Perhaps some things can be reported upstream, like a possibility of tightening what's injected into a container for podman and others. Or as you are saying, the DRI functionality that wasn't requested and which may not have even been granted entitlement on the host with UNIX group permissions, could represent too much scope of access for a container that was not specifically requested.

mviereck commented 2 years ago

Anyhow perhaps those devices aren't needed then if I'm able to comment out their inclusion in the X container. Anyhow while it's good to note that the devices aren't passed into the command container, I'm wondering if they need to be passed into the X container, especially when the user doesn't actively request the GPU inclusion.

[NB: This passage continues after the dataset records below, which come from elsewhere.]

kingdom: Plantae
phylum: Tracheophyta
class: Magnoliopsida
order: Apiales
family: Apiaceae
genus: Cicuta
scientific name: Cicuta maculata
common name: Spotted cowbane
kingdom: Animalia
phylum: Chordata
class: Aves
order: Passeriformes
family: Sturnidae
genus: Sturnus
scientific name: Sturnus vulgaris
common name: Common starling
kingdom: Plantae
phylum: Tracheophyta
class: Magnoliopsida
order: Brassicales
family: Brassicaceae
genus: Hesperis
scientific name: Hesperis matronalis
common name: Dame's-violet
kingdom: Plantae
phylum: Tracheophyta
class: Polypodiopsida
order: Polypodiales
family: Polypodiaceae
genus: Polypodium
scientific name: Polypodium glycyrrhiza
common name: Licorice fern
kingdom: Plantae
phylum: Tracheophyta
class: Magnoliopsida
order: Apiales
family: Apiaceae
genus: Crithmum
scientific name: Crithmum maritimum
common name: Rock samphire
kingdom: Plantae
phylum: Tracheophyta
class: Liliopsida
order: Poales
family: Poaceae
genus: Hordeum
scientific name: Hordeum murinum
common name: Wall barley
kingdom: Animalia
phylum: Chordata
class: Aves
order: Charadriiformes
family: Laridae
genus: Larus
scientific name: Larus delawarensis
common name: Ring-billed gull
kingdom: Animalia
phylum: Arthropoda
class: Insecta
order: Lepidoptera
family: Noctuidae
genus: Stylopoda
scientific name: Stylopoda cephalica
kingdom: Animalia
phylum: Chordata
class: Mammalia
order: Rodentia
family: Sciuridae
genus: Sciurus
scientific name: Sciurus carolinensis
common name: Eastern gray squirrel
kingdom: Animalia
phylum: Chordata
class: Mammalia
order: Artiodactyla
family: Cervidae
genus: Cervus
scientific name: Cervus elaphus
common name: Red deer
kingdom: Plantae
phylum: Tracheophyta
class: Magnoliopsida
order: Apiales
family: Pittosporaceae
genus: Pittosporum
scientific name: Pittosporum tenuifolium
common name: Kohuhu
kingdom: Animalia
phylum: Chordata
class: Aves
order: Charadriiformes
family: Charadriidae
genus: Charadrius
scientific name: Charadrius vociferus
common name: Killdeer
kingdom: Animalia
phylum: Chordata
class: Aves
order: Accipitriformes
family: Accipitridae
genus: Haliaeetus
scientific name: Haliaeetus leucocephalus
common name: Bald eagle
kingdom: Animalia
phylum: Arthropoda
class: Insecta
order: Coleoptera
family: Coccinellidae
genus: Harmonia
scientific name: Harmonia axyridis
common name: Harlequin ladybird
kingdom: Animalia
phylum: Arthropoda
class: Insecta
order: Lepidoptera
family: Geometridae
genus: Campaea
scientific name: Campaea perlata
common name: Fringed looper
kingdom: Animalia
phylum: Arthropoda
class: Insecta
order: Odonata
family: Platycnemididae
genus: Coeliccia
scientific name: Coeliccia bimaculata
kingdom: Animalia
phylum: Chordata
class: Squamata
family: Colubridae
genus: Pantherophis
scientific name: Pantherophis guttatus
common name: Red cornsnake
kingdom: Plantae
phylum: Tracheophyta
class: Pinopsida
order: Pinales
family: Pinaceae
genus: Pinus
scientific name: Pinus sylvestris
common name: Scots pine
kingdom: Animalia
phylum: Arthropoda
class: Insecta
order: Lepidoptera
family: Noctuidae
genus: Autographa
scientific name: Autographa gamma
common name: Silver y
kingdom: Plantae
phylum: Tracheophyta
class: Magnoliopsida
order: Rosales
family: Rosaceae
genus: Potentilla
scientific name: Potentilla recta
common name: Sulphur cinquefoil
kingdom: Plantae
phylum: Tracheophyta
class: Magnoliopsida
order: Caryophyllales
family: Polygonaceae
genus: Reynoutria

That is right, there is mostly no hard need to include them in the X container. At least nxagent and Xephyr run fine without it, maybe not using it at all. However, some nested X servers might make use of it. At least the xpra client uses it for better performance, and at least Xorg and Xwaylandneed it. Because the command container does not have access to the devices this way, I do not hesitate to add them even in cases where it could be avoided.

In case one uses --gpu=virgl the device files are used even with X servers that would not support GPU acceleration otherwise, like Xephyr and nxagent.


I'll write some more about the irregular device access through /sys, I'll check a conversation I had some time ago for some details.

Intensity commented 2 years ago

Because the command container does not have access to the devices this way, I do not hesitate to add them even in cases where it could be avoided.

I meant to reply to your overall last response; I didn't see a way in Github to abandon a comment draft.

Anyhow, it's definitely reassuring that the command container doesn't have direct access to those devices. After all, I would imagine x11docker is there to protect against a variety of distribution and external packages that may be less vetted than a long-standing Linux distribution's core X11 packages. I may be inclined not to include the devices in the X container either, for the very reasons of minimality. Although it's probably unlikely (and I don't know all the details), there could still be some vector of exposure, and every year or two there may be a significant enough bug in core X11 functionality that's raised.

I look forward to your thoughts or writeup regarding /sys exposure. I may add my own overrides in the meantime to not include certain directories in the container. Even if it's overkill, it's still an experiment in minimality.